Summary of Irrigated Crops, 1941
The first dataset presented on featured a Summary of Irrigated Crops in 1941. The reason why this dataset was selected was to highlight the ability of optical recognition software to identify a table within the text of a document and easily export the data into an easier to manage Excel Workbook file.
The genius of OCR software is it enables difficult to recognize data in a PDF document to be configured into an easy to manipulate document. Text recognition is ample in PDF documents, but numerical data is often left without context or unrecognizable by the software. A clean table like the crop summary provided here is easy to format into a CSV file that may be shared widely and contribute to research that requires the data.
Here is the extracted Excel workbook featuring the data from Summary of Irrigated Crops, 1941. The data in Excel is much easier to work with than data in a PDF or Word document.
Discharge of Mokelumne River at Woodbridge, 1937
Pictured above is the screengrab from the original document, Report of Sacramento-San Joaquin Water Supervision for Year 1937. The Daily Discharge water tables carry a bulk of data as the record of flow is notated daily and for an entire calendar year. These tables from the collection tend to OCR pretty easily, but there is a large amount of data to verify.

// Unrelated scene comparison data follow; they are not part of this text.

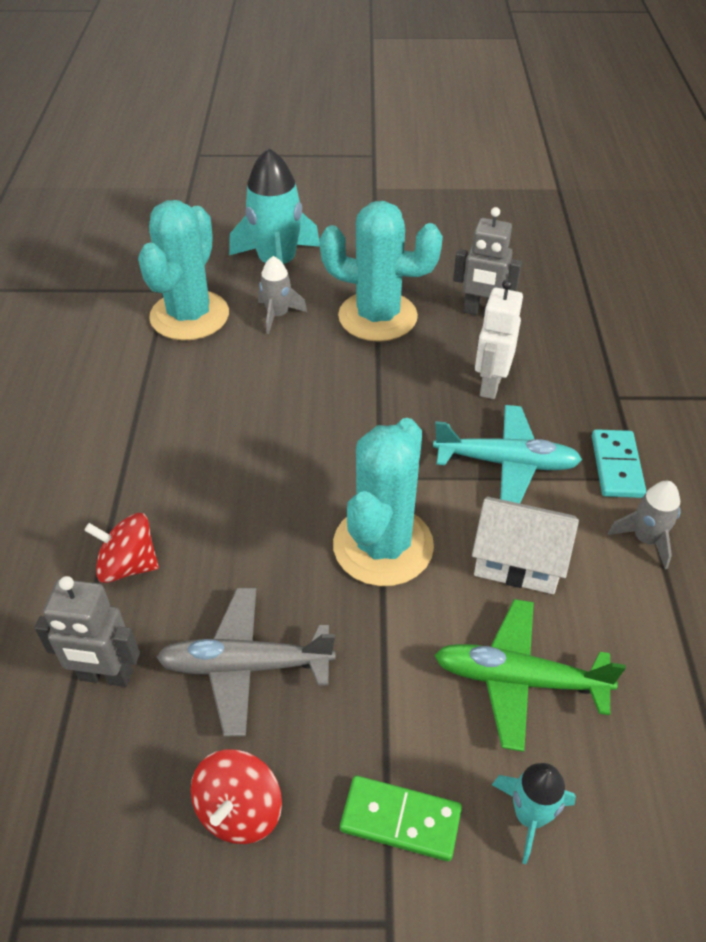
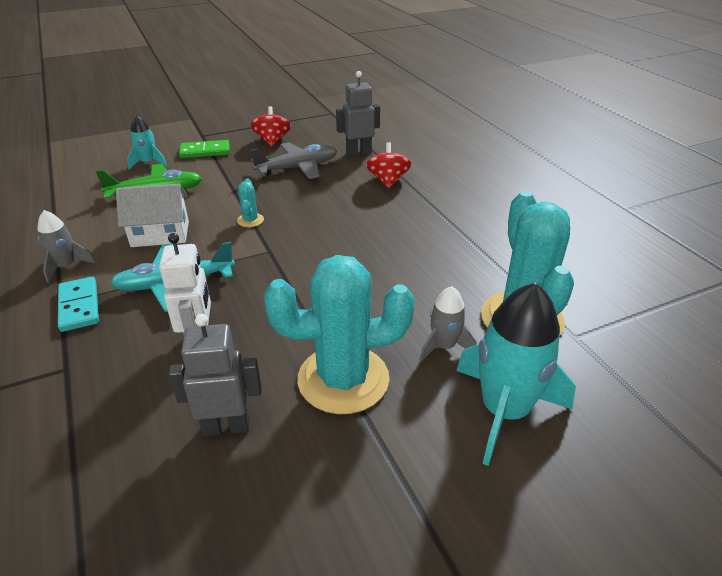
camera: 155 degrees right, 10 degrees down
red spinning top [84,513,159,583] -> red spinning top turned 75 degrees counterclockwise [366,142,411,188]
turquoise cactus [333,418,434,586] -> turquoise cactus [237,178,264,227], size x0.41

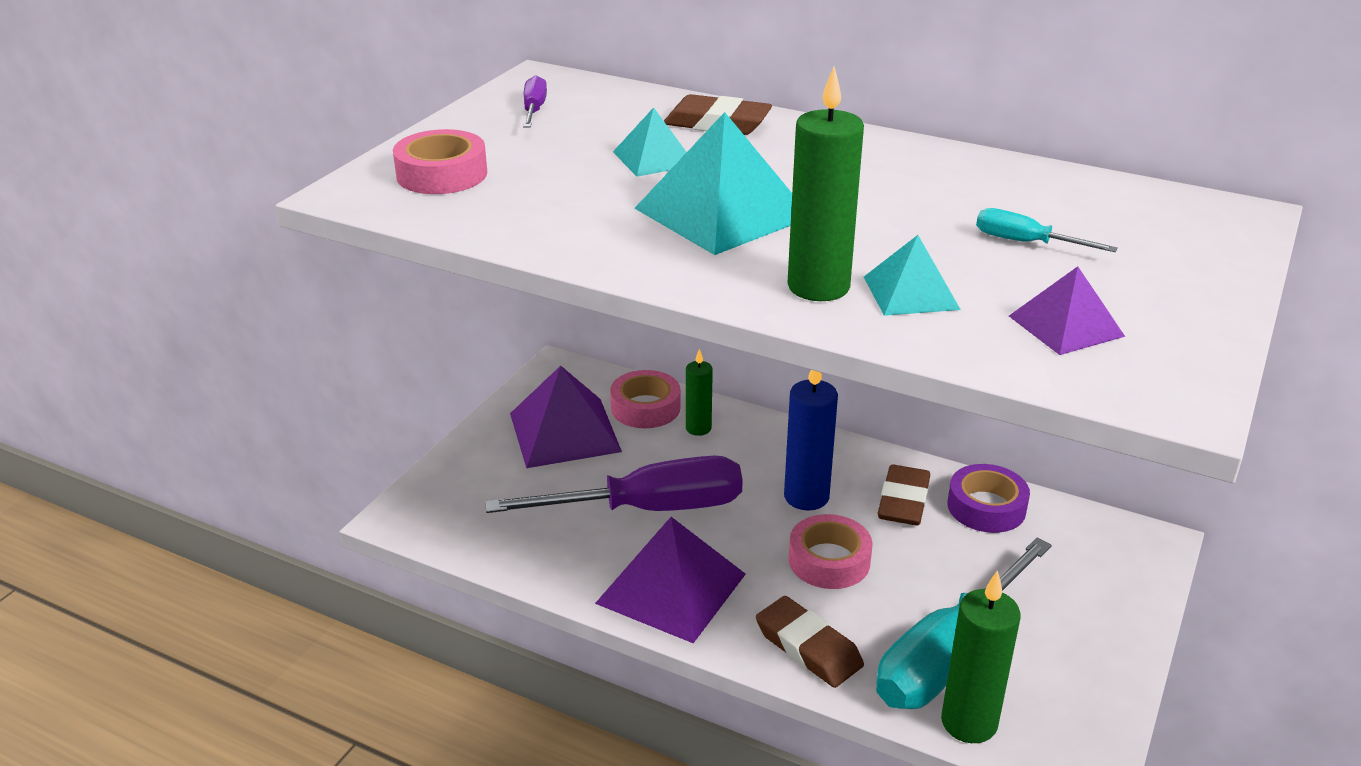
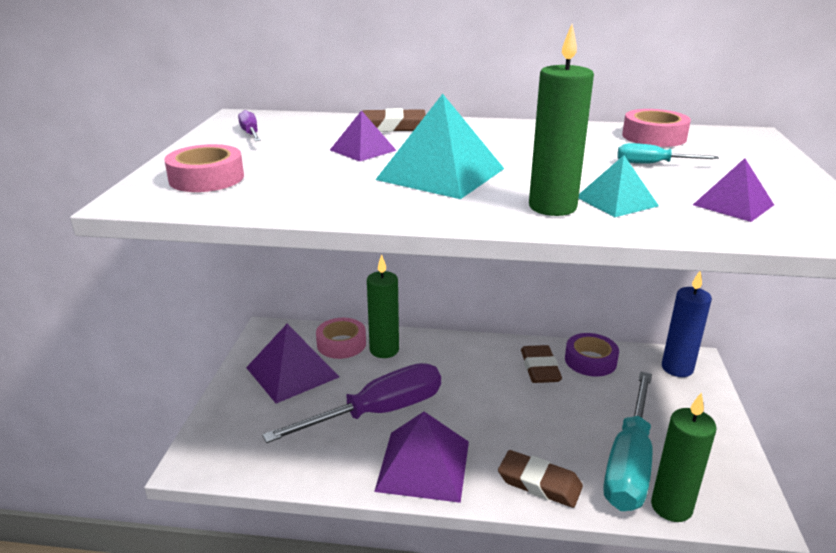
camera: 20 degrees left, 5 degrees down
turquoise pyramid [613,107,687,177] -> purple pyramid [330,110,397,162]
green candle [686,348,713,436] -> green candle [367,254,399,358], size x1.62
blue candle [784,370,838,511] -> blue candle moved to [662,271,712,377]
pink tape [789,514,873,589] -> pink tape moved to [622,109,691,147]

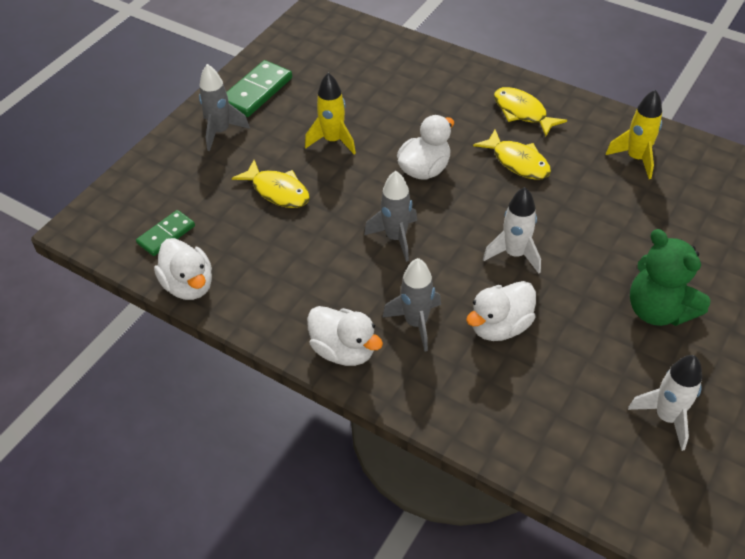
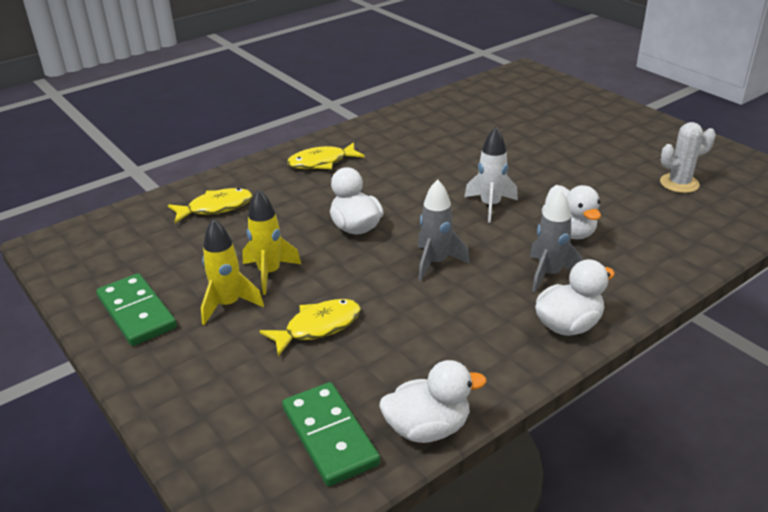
camera: 70 degrees left, 15 degrees down
green domino [136,210,195,256] -> green domino [282,382,380,486], size x1.55
grey rocket [199,64,250,151] -> none
yellow fish [473,129,551,180] -> yellow fish moved to [168,188,253,223]
yellow rocket [606,90,662,179] -> yellow rocket moved to [201,219,264,325]
white rocket [628,355,702,451] -> white cactus [660,122,716,193]
green teddy bear [630,229,711,326] -> none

The above image is grabbed from the Excel workbook created from the OCR software. The clean organization here is present in the extracted Excel workbook. Managing and running statistics on these tables is much easier in Excel as opposed to manually entering the data oneself.

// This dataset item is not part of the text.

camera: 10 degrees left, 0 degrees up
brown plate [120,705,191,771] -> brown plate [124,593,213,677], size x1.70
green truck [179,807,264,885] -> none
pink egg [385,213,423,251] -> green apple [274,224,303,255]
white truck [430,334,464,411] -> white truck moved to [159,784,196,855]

Map of Wintering Bald Eagle Habitat
This example of a map was used to highlight the intricacies of gathering data from a map. Our project focuses on three main dataset types: tables, maps, and charts. Thus far, tables have been easy to OCR as the layout and text is recognizable by OCR software. The provided image from an environmental draft on the Bear Valley dam exhibits clear data, the map is nearly impossible to accurately OCR. We must use PDFs when handling intricate drawings and photographs.
CLASSIFICATION OF DAMS WITHIN STATE JURISDICTION
The table from “Dams within jurisdiction of the state of California, 1993 June” expressed another easy to OCR table.
Here is the table after being exported to Excel. Easy to read, easy to work with, and easy to share. That is what makes OCR and data so compatible together.
Report of Sacramento-San Joaquin water supervision for year 1942, Chapter V, Plate 3 “Salinity Observations”
The maps above were provided during the presentation to highlight the limitations of the OCR software used. In the case of maps, the software recognizes the plain text, map descriptions and titles, but for images like a map, the software takes a screenshot and copies it into the extracted document.
Conclusion
The Western Water Symposium featured many new and exciting talks about the availability of recently digitized California water documents. These easy to access historical documents pave the way for new research into California’s water policies, politics, and practices. Collecting data and working through the numbers logically and easily will benefit current and future research endeavors of scholars for generations to come.